I was recently reminded that I am not an edgy black woman living in Brooklyn, leading bicycle tours around the city and writing novels. That is a partial, mostly incomplete description of a friend of mine, and I’m not sure she’d even agree with any of it. We are not close, but I follow her on Facebook.
She recently posted about an incident in which a TSA agent at Miami International Airport subjected her to multiple inspections because she “couldn’t tell if (you) are male or female, ma’am.”
Outrage boiled inside me; I was angry on her behalf. I reached out to her to express my concern, and to request permission to use her story as a basis for a column. While she hesitantly agreed, it was with reservations, mostly founded, I think, on the fact that I am not an edgy black woman living in Brooklyn.
I mostly dismissed her hesitancy. I felt driven to speak up for her, largely ignoring the fact that she is more than capable of speaking for herself. I was certain she would see that I could do justice to the topic once she read what I had written.
I sent her a first draft of my column, looking forward to her response. What ensued, however, was far from what I had imagined.
With rigor, she replied that I had pretty much missed the point because, and I hope this is beginning to sound familiar, I am not an edgy black woman living in Brooklyn. In the following emails we engaged in an intense discussion about the “issue” of her run-in with the TSA agents. She insisted that if I couldn’t make a larger, deeper and more personal connection to the issue, she wasn’t comfortable with my use of her story.
I tried a few re-writes, striving for a connection but not really feeling it. I finally decided that the column shouldn’t be published.
But I couldn’t leave it alone.
It’s taken me many days and some sleepless nights, but I think I’ve figured it out. I am not an edgy black woman living in Brooklyn; therefore, the story I tell about an incident that happened to such a person cannot be about how that person felt, because I really don’t know. Only she does. And, that isn’t the story anyway.

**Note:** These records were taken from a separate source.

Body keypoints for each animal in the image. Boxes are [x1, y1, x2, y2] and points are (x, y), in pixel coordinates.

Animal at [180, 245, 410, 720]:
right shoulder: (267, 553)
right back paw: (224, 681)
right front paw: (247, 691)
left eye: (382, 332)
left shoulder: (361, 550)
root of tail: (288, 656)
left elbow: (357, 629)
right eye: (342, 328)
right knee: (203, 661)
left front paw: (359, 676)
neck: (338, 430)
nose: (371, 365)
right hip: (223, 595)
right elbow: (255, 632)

I am a white woman; a grandmother, if not grandmotherly, living in the West and writing opinion columns for a local publication. While I am entitled to the outrage I felt because I care about my friend, it does not stop there. Drilling down further, I recognized that if it could happen to her, it could happen to one of my grandkids, or another of my friends.

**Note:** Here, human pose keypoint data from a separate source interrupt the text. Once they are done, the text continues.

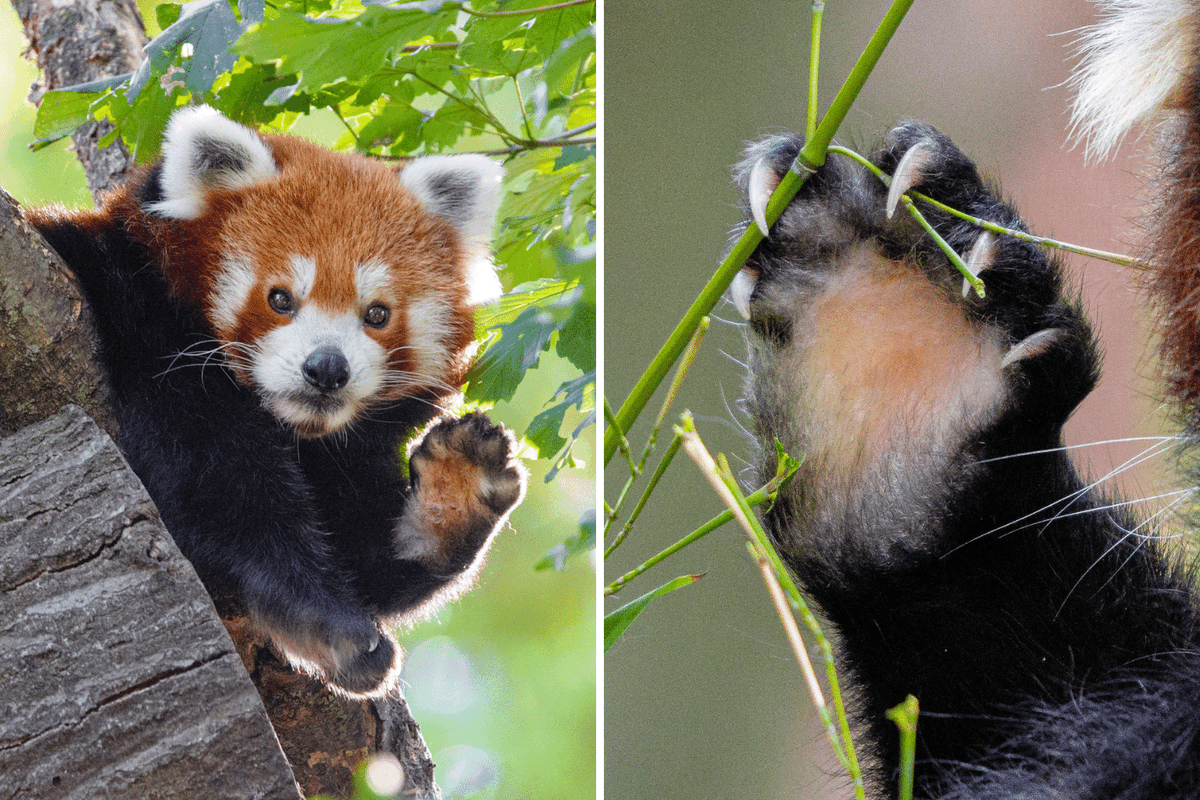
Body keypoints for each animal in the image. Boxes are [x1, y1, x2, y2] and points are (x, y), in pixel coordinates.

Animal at [27, 104, 525, 695]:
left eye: (377, 314)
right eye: (281, 299)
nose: (327, 369)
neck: (295, 428)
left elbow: (362, 553)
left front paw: (455, 495)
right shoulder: (149, 335)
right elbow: (225, 490)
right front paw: (326, 624)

Closer, but still no cigar. To drop the line of thought there is to still miss the point, and I did.
I recently attended a fundraising dinner for Equality Utah at the Dixie Center. The guest speaker was Rev. Gene Robinson, the first openly gay bishop of the Episcopal Church of the United States. At one point in his talk, he said, “Oppression looks the same regardless of its target.” That sentence kept rolling around in my head as I wrestled with my quest for the larger connection.

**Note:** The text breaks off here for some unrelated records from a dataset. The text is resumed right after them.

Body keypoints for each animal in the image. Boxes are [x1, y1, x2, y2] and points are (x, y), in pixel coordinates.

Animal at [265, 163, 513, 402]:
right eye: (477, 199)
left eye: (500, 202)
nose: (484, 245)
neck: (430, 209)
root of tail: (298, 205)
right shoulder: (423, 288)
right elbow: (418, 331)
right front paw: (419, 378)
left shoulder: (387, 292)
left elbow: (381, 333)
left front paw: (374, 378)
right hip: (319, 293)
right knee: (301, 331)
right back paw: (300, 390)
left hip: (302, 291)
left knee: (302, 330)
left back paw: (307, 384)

Oppression looks the same regardless of its target.
While it matters to me that the incident in Miami happened to someone I know, it matters more that it happened at all. It isn’t about my friend, and it isn’t about me. It is about the continued existence of oppression.
We only need to read any newspaper or website to find multiple examples of oppression, incidents in which the exercise of authority or power is delivered with cruelty and injustice. Think of the young women who were kidnapped at gunpoint in Nigeria.
I entered into this story because of a connection to the person who experienced the incident. I emerged from this story with a renewed commitment to what is required of each of us if we are to be worthy stewards of the human race.
I may be a white woman, a grandmother, living in the West writing opinion columns, but my heart and my head tell me oppression in any form cannot be ignored. In fact, not only can it not be ignored, it must be challenged at every juncture, using every resource we have available.
For me, that is this column, and so I say this: Oppression, manifesting itself in any form, has no place here. Not in this world, not in this lifetime.